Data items

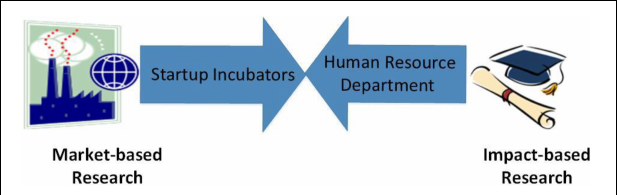
FIGURE 5 | Industry and academia integrated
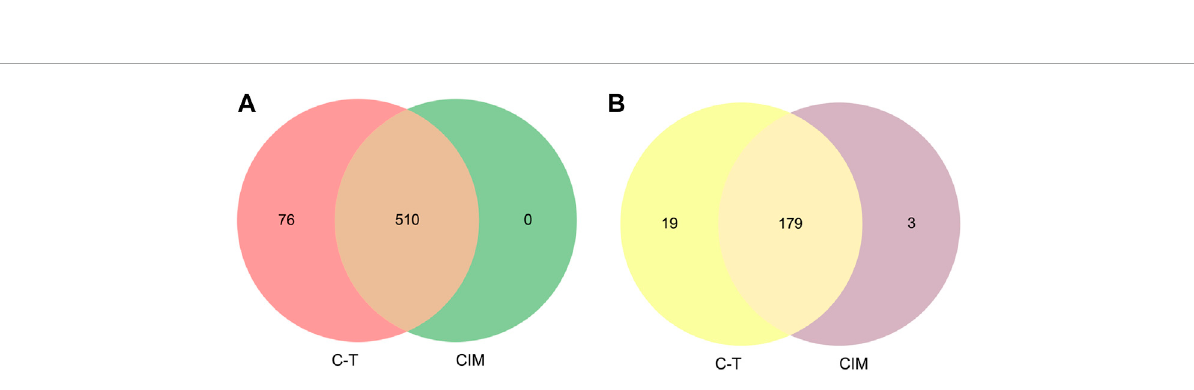
FIGURE 4 VenndiagramshowstheoverlapnumberofpathogenicgenesbetweentheC-TnetworkandCIM (A) .Functionalsimilarityanalysisbetweenthe C-T network and CIM (B) . CIM, key core function motifs; C-T, component – target.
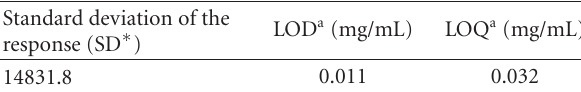
Table 4: Limits of detection (LOD) and quantitation (LOQ) of the HPLC method for the determination of hederacoside C in Ivy- Thyme cough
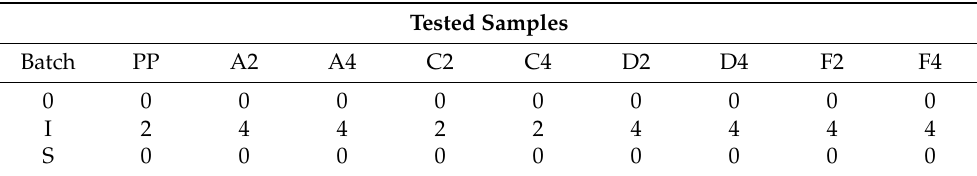
Table 3. Fungal growth on test samples (Method A)—result of visual assessment of samples based on Table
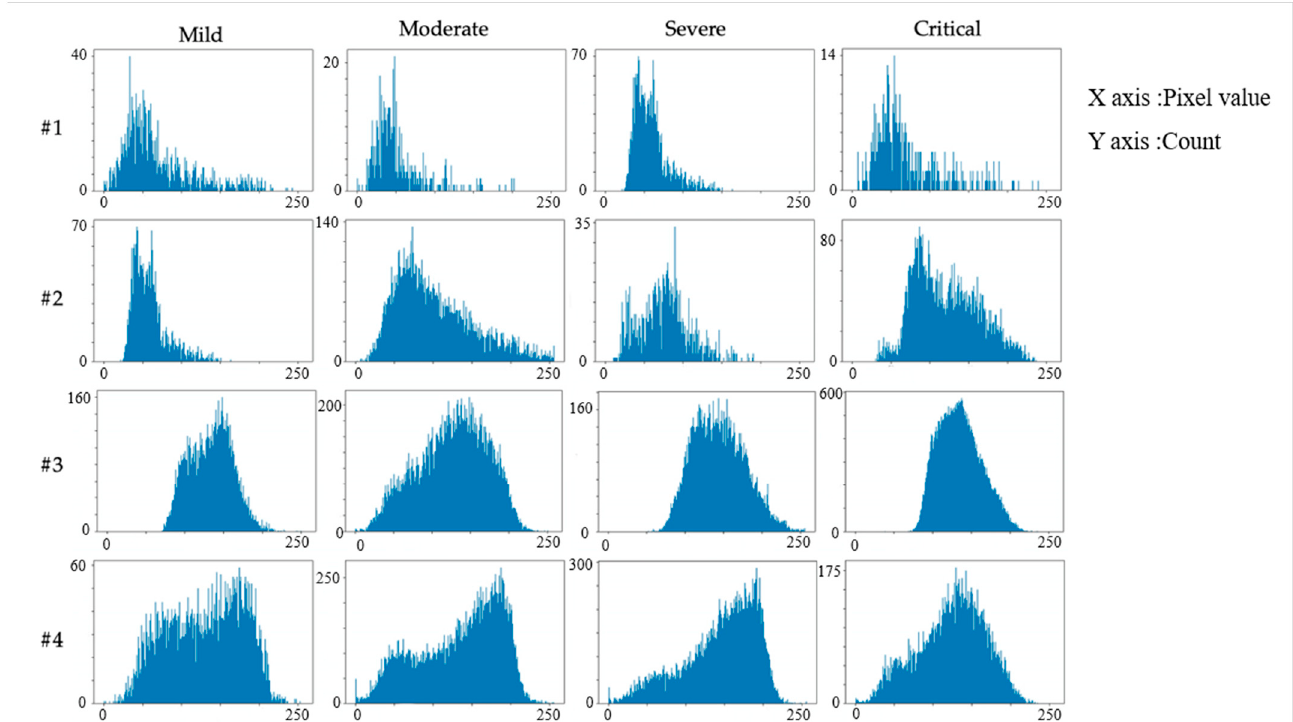
Figure 2. The comparison of the grayscale histograms of four CT images (lesions) from different severity grades.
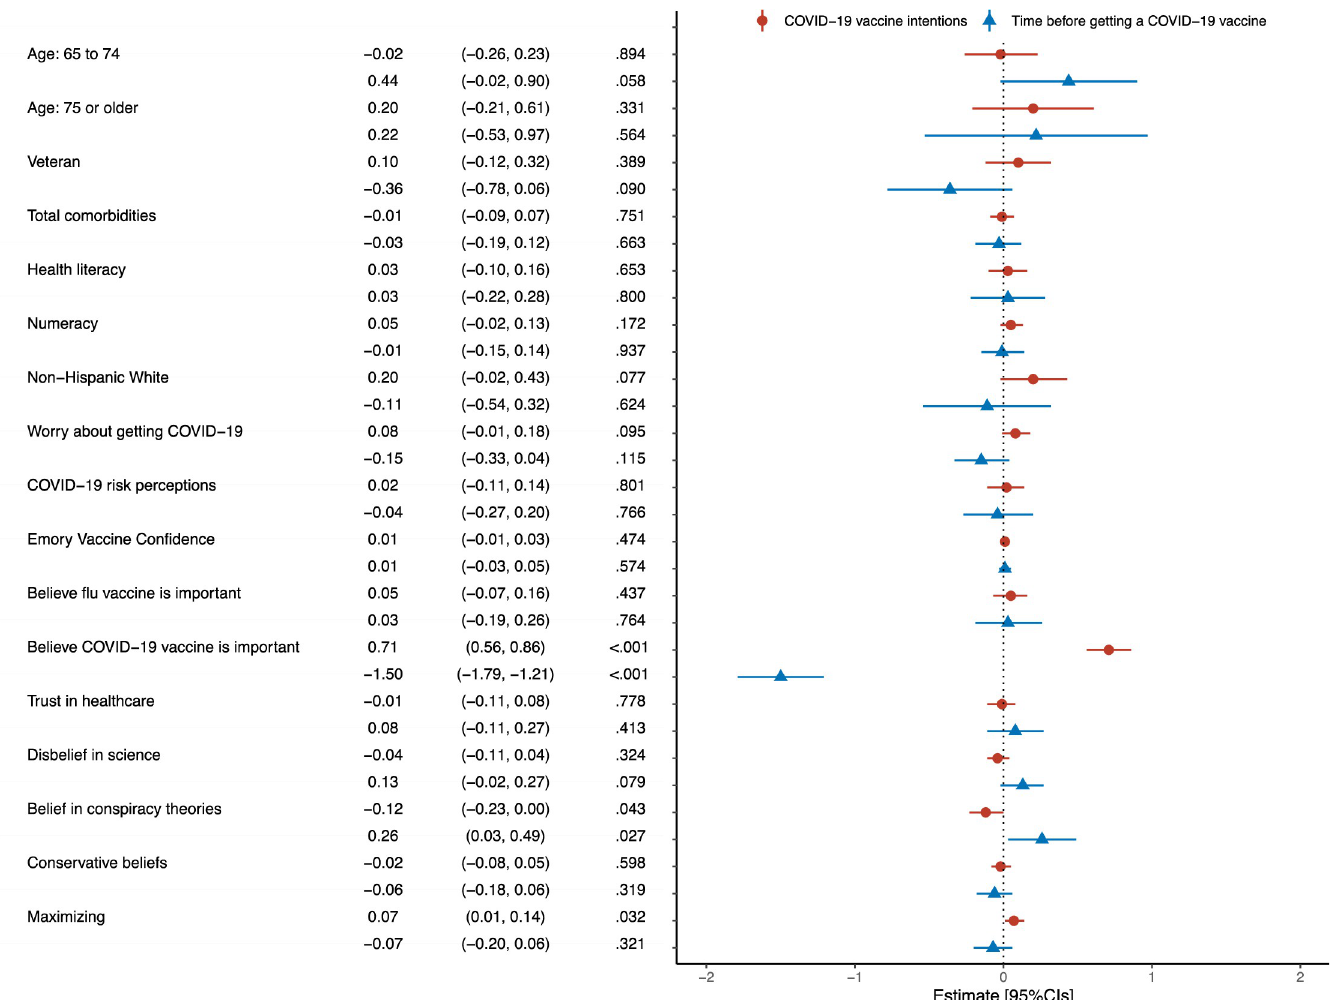
Fig 3. Predictors of respondents’ COVID-19 vaccine intentions and how long they would wait before getting a COVID-19 vaccine. Model estimates are represented by the triangular and circular point shapes with error bars for the 95% confidence intervals. Reference groups are: age: � 64, non-Veteran, and any other Race/Ethnicity. R 2 adjusted: Vaccine intentions = 0.68, Time to vaccine =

Exercise brief
Copy every record exactly, dropping the images.

Task output
FIGURE 5 | Industry and academia integrated
FIGURE 4 VenndiagramshowstheoverlapnumberofpathogenicgenesbetweentheC-TnetworkandCIM (A) .Functionalsimilarityanalysisbetweenthe C-T network and CIM (B) . CIM, key core function motifs; C-T, component – target.
Table 4: Limits of detection (LOD) and quantitation (LOQ) of the HPLC method for the determination of hederacoside C in Ivy- Thyme cough
Table 3. Fungal growth on test samples (Method A)—result of visual assessment of samples based on Table
Figure 2. The comparison of the grayscale histograms of four CT images (lesions) from different severity grades.
Fig 3. Predictors of respondents’ COVID-19 vaccine intentions and how long they would wait before getting a COVID-19 vaccine. Model estimates are represented by the triangular and circular point shapes with error bars for the 95% confidence intervals. Reference groups are: age: � 64, non-Veteran, and any other Race/Ethnicity. R 2 adjusted: Vaccine intentions = 0.68, Time to vaccine =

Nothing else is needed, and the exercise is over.